Search code examples
javahadoophistogramapache-pigbinning

Pig: Group by ranges/ binning data


I have a set of integer values that I would like to group into a bunch of bins.

Example: Say I have a thousand points between 1 and 1000, and I want to do 20 bins.

Is there anyway to group them into a bin/array?

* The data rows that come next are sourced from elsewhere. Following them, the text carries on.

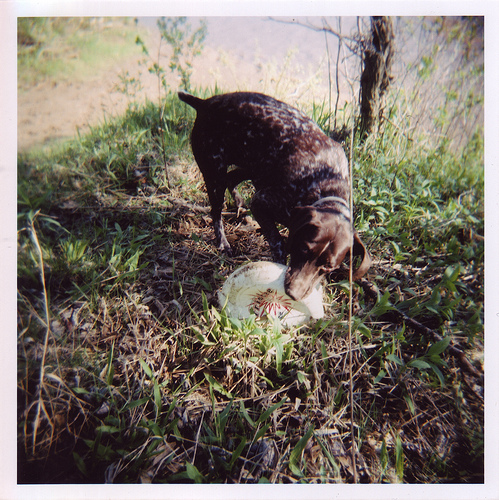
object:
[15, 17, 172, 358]
outside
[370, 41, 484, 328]
outside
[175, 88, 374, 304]
dog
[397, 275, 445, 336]
grass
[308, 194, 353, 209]
collar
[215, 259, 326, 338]
frisbee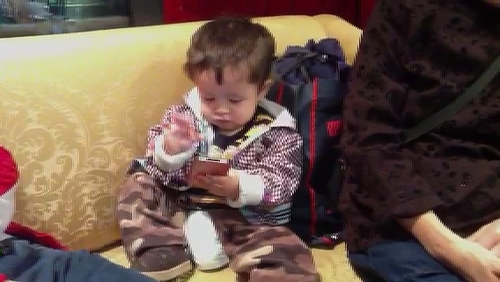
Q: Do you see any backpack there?
A: Yes, there is a backpack.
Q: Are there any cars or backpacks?
A: Yes, there is a backpack.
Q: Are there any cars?
A: No, there are no cars.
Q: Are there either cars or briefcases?
A: No, there are no cars or briefcases.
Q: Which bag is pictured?
A: The bag is a backpack.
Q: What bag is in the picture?
A: The bag is a backpack.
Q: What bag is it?
A: The bag is a backpack.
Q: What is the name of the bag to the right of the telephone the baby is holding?
A: The bag is a backpack.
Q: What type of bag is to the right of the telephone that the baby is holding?
A: The bag is a backpack.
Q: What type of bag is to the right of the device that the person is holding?
A: The bag is a backpack.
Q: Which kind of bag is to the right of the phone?
A: The bag is a backpack.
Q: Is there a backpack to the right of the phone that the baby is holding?
A: Yes, there is a backpack to the right of the phone.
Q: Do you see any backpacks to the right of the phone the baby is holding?
A: Yes, there is a backpack to the right of the phone.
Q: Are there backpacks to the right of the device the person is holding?
A: Yes, there is a backpack to the right of the phone.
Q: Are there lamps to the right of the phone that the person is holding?
A: No, there is a backpack to the right of the telephone.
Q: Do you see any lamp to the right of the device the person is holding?
A: No, there is a backpack to the right of the telephone.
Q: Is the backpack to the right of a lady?
A: No, the backpack is to the right of a phone.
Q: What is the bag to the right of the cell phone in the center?
A: The bag is a backpack.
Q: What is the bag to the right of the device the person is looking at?
A: The bag is a backpack.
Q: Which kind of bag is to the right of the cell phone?
A: The bag is a backpack.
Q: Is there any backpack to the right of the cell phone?
A: Yes, there is a backpack to the right of the cell phone.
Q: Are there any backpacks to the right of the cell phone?
A: Yes, there is a backpack to the right of the cell phone.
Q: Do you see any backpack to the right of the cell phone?
A: Yes, there is a backpack to the right of the cell phone.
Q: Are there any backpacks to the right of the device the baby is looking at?
A: Yes, there is a backpack to the right of the cell phone.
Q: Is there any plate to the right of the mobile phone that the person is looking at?
A: No, there is a backpack to the right of the cellphone.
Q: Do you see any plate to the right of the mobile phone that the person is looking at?
A: No, there is a backpack to the right of the cellphone.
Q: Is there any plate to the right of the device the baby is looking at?
A: No, there is a backpack to the right of the cellphone.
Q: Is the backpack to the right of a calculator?
A: No, the backpack is to the right of a cell phone.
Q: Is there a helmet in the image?
A: No, there are no helmets.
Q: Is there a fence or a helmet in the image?
A: No, there are no helmets or fences.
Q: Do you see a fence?
A: No, there are no fences.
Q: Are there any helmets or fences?
A: No, there are no fences or helmets.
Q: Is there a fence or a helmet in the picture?
A: No, there are no fences or helmets.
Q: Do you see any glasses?
A: No, there are no glasses.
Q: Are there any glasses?
A: No, there are no glasses.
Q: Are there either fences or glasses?
A: No, there are no glasses or fences.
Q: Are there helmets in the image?
A: No, there are no helmets.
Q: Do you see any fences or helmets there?
A: No, there are no helmets or fences.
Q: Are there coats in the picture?
A: Yes, there is a coat.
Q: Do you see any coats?
A: Yes, there is a coat.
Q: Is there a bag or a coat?
A: Yes, there is a coat.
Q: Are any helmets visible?
A: No, there are no helmets.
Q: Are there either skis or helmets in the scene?
A: No, there are no helmets or skis.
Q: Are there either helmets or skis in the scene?
A: No, there are no helmets or skis.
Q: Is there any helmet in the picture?
A: No, there are no helmets.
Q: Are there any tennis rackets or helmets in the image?
A: No, there are no helmets or tennis rackets.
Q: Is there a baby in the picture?
A: Yes, there is a baby.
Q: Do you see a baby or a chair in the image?
A: Yes, there is a baby.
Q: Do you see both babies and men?
A: No, there is a baby but no men.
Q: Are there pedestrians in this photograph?
A: No, there are no pedestrians.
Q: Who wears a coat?
A: The baby wears a coat.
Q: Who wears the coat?
A: The baby wears a coat.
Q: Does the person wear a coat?
A: Yes, the baby wears a coat.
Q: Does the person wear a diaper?
A: No, the baby wears a coat.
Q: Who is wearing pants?
A: The baby is wearing pants.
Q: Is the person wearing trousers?
A: Yes, the baby is wearing trousers.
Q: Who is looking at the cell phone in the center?
A: The baby is looking at the cellphone.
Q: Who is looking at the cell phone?
A: The baby is looking at the cellphone.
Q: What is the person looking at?
A: The baby is looking at the cellphone.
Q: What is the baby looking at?
A: The baby is looking at the cellphone.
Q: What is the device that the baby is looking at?
A: The device is a cell phone.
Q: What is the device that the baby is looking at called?
A: The device is a cell phone.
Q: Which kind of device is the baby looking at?
A: The baby is looking at the cell phone.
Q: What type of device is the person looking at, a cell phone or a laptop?
A: The baby is looking at a cell phone.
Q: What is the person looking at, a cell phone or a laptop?
A: The baby is looking at a cell phone.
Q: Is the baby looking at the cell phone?
A: Yes, the baby is looking at the cell phone.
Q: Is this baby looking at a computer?
A: No, the baby is looking at the cell phone.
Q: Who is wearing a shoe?
A: The baby is wearing a shoe.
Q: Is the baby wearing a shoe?
A: Yes, the baby is wearing a shoe.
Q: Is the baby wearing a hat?
A: No, the baby is wearing a shoe.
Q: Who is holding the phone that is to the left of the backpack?
A: The baby is holding the telephone.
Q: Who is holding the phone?
A: The baby is holding the telephone.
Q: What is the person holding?
A: The baby is holding the telephone.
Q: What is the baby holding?
A: The baby is holding the telephone.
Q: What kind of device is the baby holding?
A: The baby is holding the telephone.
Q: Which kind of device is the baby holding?
A: The baby is holding the telephone.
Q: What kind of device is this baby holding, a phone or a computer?
A: The baby is holding a phone.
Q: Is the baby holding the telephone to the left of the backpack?
A: Yes, the baby is holding the telephone.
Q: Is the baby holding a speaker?
A: No, the baby is holding the telephone.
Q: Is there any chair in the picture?
A: Yes, there is a chair.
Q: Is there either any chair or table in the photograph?
A: Yes, there is a chair.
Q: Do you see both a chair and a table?
A: No, there is a chair but no tables.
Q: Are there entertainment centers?
A: No, there are no entertainment centers.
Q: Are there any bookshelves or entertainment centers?
A: No, there are no entertainment centers or bookshelves.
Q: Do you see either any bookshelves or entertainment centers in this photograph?
A: No, there are no entertainment centers or bookshelves.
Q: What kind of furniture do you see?
A: The furniture is a chair.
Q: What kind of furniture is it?
A: The piece of furniture is a chair.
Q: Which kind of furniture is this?
A: This is a chair.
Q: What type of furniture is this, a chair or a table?
A: This is a chair.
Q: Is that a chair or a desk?
A: That is a chair.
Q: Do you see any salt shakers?
A: No, there are no salt shakers.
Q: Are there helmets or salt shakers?
A: No, there are no salt shakers or helmets.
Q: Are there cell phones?
A: Yes, there is a cell phone.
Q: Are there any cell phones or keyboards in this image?
A: Yes, there is a cell phone.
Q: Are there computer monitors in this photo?
A: No, there are no computer monitors.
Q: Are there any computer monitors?
A: No, there are no computer monitors.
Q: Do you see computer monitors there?
A: No, there are no computer monitors.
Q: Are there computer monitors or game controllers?
A: No, there are no computer monitors or game controllers.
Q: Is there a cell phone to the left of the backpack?
A: Yes, there is a cell phone to the left of the backpack.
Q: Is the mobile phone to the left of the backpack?
A: Yes, the mobile phone is to the left of the backpack.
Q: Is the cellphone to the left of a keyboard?
A: No, the cellphone is to the left of the backpack.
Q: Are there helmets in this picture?
A: No, there are no helmets.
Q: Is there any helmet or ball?
A: No, there are no helmets or balls.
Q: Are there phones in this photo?
A: Yes, there is a phone.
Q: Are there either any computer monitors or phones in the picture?
A: Yes, there is a phone.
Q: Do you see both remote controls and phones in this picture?
A: No, there is a phone but no remote controls.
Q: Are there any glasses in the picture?
A: No, there are no glasses.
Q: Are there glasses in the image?
A: No, there are no glasses.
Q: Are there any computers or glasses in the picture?
A: No, there are no glasses or computers.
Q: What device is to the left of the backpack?
A: The device is a phone.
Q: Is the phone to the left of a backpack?
A: Yes, the phone is to the left of a backpack.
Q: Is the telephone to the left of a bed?
A: No, the telephone is to the left of a backpack.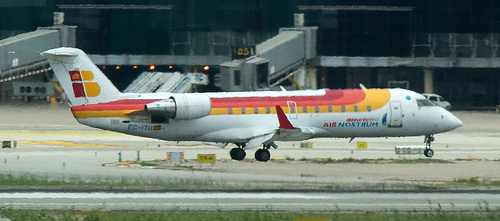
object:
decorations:
[67, 68, 391, 119]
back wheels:
[230, 142, 279, 162]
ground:
[0, 166, 500, 219]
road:
[0, 188, 500, 213]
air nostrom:
[322, 118, 380, 128]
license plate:
[128, 124, 153, 131]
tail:
[39, 46, 121, 105]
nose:
[415, 108, 464, 136]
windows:
[416, 99, 434, 106]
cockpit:
[399, 89, 449, 120]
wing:
[242, 129, 280, 150]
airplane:
[39, 47, 463, 162]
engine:
[144, 94, 212, 120]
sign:
[196, 154, 215, 162]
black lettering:
[199, 156, 213, 161]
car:
[420, 93, 452, 111]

Also, I will not know ahead of time how wide the range will be, so I can't hardcode any specific values.


Solution

  • If you have the min and max, you can divide the range by the number of bins. For example,

    -- foo.pig
    ids = load '$INPUT' as (id: int);
    ids_with_key = foreach ids generate (id - $MIN) * $BIN_COUNT / ($MAX- $MIN + 1) as bin_id, id;
    group_by_id = group ids_with_key by bin_id;
    bin_id = foreach group_by_id generate group, flatten(ids_with_key.id);
    dump bin_id;
    

    Then you can use the following command to run it:

    pig -f foo.pig -p MIN=1 -p MAX=1000 -p BIN_COUNT=20 -p INPUT=your_input_path
    

    The idea behind the script is that we can divide the range [MIN, MAX] by BIN_COUNT to get the size of every bin: (MAX - MIN + 1) / BIN_COUNT, called BIN_SIZE. Then we map the id to the bin number: (id - MIN) / BIN_SIZE, and group them.